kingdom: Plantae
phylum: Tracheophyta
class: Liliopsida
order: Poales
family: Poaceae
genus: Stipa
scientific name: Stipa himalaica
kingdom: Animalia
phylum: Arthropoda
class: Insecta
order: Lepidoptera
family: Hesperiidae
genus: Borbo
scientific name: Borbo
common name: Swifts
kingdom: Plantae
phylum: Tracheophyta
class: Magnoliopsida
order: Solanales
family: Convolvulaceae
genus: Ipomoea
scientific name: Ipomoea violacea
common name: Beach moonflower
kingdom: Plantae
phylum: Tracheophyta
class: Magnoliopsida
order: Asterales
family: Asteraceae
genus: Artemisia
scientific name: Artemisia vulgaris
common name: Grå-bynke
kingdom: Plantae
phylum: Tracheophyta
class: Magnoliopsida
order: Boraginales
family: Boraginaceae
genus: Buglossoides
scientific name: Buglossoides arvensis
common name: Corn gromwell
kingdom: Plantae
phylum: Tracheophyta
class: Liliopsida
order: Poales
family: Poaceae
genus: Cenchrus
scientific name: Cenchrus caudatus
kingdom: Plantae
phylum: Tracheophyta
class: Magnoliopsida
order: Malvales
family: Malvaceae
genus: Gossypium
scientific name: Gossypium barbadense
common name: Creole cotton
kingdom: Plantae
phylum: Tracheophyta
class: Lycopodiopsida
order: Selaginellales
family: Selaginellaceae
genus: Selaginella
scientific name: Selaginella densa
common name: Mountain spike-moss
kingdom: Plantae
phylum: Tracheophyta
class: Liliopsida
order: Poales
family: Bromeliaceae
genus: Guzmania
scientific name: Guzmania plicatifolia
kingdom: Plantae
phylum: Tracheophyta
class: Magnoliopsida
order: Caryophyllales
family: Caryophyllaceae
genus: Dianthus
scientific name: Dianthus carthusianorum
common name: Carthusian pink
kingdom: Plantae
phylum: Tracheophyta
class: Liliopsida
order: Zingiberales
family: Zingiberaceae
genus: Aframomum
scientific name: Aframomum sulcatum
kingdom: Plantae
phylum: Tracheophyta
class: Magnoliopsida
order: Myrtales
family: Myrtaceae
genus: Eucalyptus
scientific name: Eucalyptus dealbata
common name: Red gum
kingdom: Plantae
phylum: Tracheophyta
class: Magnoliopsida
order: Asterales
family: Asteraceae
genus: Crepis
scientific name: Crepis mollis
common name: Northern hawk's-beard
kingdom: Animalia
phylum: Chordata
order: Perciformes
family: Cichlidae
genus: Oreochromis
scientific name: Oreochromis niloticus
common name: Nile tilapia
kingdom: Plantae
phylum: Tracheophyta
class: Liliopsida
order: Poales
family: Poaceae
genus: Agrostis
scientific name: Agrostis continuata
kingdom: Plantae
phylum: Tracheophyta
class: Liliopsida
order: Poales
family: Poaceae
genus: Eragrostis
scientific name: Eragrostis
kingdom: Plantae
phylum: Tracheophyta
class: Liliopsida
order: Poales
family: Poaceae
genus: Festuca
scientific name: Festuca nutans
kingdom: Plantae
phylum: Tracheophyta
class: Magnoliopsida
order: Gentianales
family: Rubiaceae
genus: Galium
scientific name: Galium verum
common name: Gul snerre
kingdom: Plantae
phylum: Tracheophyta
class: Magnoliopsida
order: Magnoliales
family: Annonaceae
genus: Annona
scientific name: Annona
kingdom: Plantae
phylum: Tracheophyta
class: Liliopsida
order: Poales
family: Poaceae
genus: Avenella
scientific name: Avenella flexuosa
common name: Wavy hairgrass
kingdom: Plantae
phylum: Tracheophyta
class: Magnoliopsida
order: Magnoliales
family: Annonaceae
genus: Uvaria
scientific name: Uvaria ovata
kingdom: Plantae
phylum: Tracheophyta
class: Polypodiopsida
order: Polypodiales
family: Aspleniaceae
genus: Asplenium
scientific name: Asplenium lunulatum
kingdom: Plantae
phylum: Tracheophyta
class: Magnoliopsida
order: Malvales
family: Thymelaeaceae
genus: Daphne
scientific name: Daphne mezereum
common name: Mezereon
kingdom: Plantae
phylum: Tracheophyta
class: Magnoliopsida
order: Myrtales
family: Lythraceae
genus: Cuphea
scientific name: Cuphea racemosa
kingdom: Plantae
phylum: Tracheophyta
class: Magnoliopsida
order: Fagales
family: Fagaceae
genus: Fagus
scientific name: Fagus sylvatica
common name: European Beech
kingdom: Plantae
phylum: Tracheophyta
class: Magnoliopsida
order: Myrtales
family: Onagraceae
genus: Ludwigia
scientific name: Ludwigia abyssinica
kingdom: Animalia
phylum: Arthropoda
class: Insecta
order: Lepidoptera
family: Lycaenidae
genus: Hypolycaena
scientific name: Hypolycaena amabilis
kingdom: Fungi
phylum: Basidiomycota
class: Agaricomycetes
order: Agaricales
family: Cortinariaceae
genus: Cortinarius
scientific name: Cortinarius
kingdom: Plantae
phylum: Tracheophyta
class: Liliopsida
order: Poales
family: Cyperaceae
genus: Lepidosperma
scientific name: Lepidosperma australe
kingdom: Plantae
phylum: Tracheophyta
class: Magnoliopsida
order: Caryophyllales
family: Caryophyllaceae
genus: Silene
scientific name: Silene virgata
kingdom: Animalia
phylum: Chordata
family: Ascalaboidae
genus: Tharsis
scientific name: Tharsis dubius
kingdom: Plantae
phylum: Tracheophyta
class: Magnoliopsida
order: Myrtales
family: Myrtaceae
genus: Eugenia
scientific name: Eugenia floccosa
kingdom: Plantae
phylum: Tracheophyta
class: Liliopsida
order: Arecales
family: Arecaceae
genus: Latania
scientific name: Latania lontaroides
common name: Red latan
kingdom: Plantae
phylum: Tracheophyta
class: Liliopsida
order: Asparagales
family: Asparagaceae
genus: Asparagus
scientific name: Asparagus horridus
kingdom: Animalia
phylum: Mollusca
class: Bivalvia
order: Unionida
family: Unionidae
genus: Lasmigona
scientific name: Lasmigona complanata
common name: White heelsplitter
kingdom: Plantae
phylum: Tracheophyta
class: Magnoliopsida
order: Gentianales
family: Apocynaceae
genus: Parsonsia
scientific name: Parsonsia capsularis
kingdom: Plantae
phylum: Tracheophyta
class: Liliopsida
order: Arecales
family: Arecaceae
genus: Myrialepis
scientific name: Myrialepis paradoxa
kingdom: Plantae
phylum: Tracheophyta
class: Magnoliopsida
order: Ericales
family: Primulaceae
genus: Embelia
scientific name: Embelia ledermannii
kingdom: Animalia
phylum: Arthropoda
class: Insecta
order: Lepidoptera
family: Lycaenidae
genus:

------------------------------------------------------------------------

*Requirement*. Reproduce the stretch of the data above that opens with the line containing "class: Polypodiopsida" and closes with the line containing "scientific name: Daphne mezereum", both of those lines included.

*Final result*.
class: Polypodiopsida
order: Polypodiales
family: Aspleniaceae
genus: Asplenium
scientific name: Asplenium lunulatum
kingdom: Plantae
phylum: Tracheophyta
class: Magnoliopsida
order: Malvales
family: Thymelaeaceae
genus: Daphne
scientific name: Daphne mezereum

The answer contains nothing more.